Material provided:
━━━━━━━━━━━━━━━━━━━━

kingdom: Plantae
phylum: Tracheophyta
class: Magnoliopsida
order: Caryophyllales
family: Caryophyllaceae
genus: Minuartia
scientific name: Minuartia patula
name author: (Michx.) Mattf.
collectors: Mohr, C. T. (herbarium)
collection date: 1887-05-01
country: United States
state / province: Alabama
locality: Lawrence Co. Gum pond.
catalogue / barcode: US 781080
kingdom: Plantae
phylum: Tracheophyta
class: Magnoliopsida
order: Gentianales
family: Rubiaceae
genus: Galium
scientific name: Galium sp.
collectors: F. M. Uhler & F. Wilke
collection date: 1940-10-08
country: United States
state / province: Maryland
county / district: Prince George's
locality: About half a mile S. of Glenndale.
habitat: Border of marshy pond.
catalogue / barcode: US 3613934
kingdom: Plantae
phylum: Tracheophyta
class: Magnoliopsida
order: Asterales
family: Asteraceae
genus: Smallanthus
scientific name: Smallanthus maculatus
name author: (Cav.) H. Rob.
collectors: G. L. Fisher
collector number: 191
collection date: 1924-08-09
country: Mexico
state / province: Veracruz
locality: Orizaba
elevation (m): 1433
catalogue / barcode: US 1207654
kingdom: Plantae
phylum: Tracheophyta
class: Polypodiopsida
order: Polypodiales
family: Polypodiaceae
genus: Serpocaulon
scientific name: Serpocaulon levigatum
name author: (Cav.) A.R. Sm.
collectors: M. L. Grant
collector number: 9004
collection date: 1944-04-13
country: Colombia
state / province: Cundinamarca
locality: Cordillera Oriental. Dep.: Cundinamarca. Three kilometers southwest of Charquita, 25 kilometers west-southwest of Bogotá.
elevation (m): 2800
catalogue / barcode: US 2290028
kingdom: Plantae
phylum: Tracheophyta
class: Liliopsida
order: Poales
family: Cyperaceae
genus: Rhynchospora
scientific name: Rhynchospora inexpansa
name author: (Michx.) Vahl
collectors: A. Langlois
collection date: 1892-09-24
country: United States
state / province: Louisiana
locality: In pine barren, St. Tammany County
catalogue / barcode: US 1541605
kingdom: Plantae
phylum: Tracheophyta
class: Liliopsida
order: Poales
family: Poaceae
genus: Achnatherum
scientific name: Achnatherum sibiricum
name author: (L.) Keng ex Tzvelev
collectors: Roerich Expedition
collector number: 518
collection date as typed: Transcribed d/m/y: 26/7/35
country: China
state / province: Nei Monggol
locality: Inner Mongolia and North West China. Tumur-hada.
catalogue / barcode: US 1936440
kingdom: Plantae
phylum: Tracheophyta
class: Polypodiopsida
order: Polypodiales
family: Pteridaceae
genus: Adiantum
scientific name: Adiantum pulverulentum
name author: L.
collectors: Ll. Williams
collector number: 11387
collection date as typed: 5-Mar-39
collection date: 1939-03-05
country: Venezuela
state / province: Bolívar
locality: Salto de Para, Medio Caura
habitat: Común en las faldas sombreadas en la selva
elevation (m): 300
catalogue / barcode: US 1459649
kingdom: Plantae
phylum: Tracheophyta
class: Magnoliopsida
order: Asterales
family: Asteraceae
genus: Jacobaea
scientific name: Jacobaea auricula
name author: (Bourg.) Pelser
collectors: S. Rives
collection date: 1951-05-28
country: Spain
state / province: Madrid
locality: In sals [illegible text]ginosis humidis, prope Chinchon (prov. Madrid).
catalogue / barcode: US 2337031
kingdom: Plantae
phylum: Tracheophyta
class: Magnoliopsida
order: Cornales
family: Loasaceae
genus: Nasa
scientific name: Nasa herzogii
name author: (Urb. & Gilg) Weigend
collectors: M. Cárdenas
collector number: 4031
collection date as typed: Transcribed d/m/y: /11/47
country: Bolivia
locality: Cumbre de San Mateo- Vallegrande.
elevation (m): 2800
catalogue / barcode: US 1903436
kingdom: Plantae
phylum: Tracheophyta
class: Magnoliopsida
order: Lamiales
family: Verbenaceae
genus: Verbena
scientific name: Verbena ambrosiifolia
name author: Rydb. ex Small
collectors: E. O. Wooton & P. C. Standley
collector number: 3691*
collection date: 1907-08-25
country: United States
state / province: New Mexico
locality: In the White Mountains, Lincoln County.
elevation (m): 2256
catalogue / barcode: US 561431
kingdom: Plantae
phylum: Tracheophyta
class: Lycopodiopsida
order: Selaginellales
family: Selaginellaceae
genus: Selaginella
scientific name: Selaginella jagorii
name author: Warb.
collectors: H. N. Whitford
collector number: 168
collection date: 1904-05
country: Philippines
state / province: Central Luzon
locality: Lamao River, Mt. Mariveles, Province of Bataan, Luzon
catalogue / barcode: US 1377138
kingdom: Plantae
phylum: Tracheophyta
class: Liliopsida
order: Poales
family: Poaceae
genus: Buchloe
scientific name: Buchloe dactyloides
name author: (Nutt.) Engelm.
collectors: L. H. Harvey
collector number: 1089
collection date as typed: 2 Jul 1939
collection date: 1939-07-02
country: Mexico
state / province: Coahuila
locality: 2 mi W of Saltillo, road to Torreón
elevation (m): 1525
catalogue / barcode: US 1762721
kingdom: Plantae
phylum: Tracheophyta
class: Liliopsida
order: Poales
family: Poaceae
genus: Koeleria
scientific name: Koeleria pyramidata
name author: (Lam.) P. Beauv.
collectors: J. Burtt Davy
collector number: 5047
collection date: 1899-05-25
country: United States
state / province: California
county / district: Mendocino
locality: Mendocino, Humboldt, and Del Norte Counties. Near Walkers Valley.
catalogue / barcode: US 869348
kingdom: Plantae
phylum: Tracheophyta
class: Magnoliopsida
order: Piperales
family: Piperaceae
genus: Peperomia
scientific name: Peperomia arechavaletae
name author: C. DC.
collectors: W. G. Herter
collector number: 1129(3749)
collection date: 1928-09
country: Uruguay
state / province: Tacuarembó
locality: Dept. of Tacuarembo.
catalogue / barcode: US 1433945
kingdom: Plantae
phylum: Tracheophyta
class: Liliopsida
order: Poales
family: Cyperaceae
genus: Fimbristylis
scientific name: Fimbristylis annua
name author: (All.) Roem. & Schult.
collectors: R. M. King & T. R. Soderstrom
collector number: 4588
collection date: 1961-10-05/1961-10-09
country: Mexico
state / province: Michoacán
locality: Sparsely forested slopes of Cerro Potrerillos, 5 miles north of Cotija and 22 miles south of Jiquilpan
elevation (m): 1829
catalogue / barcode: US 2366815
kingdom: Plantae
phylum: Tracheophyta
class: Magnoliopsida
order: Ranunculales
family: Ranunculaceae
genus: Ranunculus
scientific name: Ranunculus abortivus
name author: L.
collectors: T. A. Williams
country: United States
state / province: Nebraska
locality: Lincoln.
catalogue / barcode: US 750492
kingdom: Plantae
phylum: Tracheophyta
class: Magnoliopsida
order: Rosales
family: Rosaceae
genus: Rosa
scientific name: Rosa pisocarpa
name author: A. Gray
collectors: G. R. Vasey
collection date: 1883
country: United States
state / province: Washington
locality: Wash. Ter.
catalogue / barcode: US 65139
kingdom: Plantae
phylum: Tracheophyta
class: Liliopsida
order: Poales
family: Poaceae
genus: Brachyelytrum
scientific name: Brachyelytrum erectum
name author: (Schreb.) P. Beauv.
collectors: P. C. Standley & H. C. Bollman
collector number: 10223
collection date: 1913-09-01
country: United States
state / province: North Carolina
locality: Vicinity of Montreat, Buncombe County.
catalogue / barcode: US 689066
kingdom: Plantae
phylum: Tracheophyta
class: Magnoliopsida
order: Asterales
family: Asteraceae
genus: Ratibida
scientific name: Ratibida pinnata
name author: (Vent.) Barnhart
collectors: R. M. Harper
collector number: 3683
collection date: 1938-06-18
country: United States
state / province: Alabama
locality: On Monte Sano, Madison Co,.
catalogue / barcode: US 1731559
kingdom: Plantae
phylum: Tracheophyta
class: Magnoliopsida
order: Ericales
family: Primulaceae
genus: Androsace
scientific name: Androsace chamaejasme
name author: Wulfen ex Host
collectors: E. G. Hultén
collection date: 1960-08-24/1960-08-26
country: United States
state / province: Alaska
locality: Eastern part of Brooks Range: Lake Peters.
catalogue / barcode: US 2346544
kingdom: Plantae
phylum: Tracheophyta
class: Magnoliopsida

━━━━━━━━━━━━━━━━━━━━

Stated exercise: Copy out the data verbatim, beginning at the line that contains "name author: (Michx.) Vahl" and ending after the line that contains "order: Selaginellales".

Task output:
name author: (Michx.) Vahl
collectors: A. Langlois
collection date: 1892-09-24
country: United States
state / province: Louisiana
locality: In pine barren, St. Tammany County
catalogue / barcode: US 1541605
kingdom: Plantae
phylum: Tracheophyta
class: Liliopsida
order: Poales
family: Poaceae
genus: Achnatherum
scientific name: Achnatherum sibiricum
name author: (L.) Keng ex Tzvelev
collectors: Roerich Expedition
collector number: 518
collection date as typed: Transcribed d/m/y: 26/7/35
country: China
state / province: Nei Monggol
locality: Inner Mongolia and North West China. Tumur-hada.
catalogue / barcode: US 1936440
kingdom: Plantae
phylum: Tracheophyta
class: Polypodiopsida
order: Polypodiales
family: Pteridaceae
genus: Adiantum
scientific name: Adiantum pulverulentum
name author: L.
collectors: Ll. Williams
collector number: 11387
collection date as typed: 5-Mar-39
collection date: 1939-03-05
country: Venezuela
state / province: Bolívar
locality: Salto de Para, Medio Caura
habitat: Común en las faldas sombreadas en la selva
elevation (m): 300
catalogue / barcode: US 1459649
kingdom: Plantae
phylum: Tracheophyta
class: Magnoliopsida
order: Asterales
family: Asteraceae
genus: Jacobaea
scientific name: Jacobaea auricula
name author: (Bourg.) Pelser
collectors: S. Rives
collection date: 1951-05-28
country: Spain
state / province: Madrid
locality: In sals [illegible text]ginosis humidis, prope Chinchon (prov. Madrid).
catalogue / barcode: US 2337031
kingdom: Plantae
phylum: Tracheophyta
class: Magnoliopsida
order: Cornales
family: Loasaceae
genus: Nasa
scientific name: Nasa herzogii
name author: (Urb. & Gilg) Weigend
collectors: M. Cárdenas
collector number: 4031
collection date as typed: Transcribed d/m/y: /11/47
country: Bolivia
locality: Cumbre de San Mateo- Vallegrande.
elevation (m): 2800
catalogue / barcode: US 1903436
kingdom: Plantae
phylum: Tracheophyta
class: Magnoliopsida
order: Lamiales
family: Verbenaceae
genus: Verbena
scientific name: Verbena ambrosiifolia
name author: Rydb. ex Small
collectors: E. O. Wooton & P. C. Standley
collector number: 3691*
collection date: 1907-08-25
country: United States
state / province: New Mexico
locality: In the White Mountains, Lincoln County.
elevation (m): 2256
catalogue / barcode: US 561431
kingdom: Plantae
phylum: Tracheophyta
class: Lycopodiopsida
order: Selaginellales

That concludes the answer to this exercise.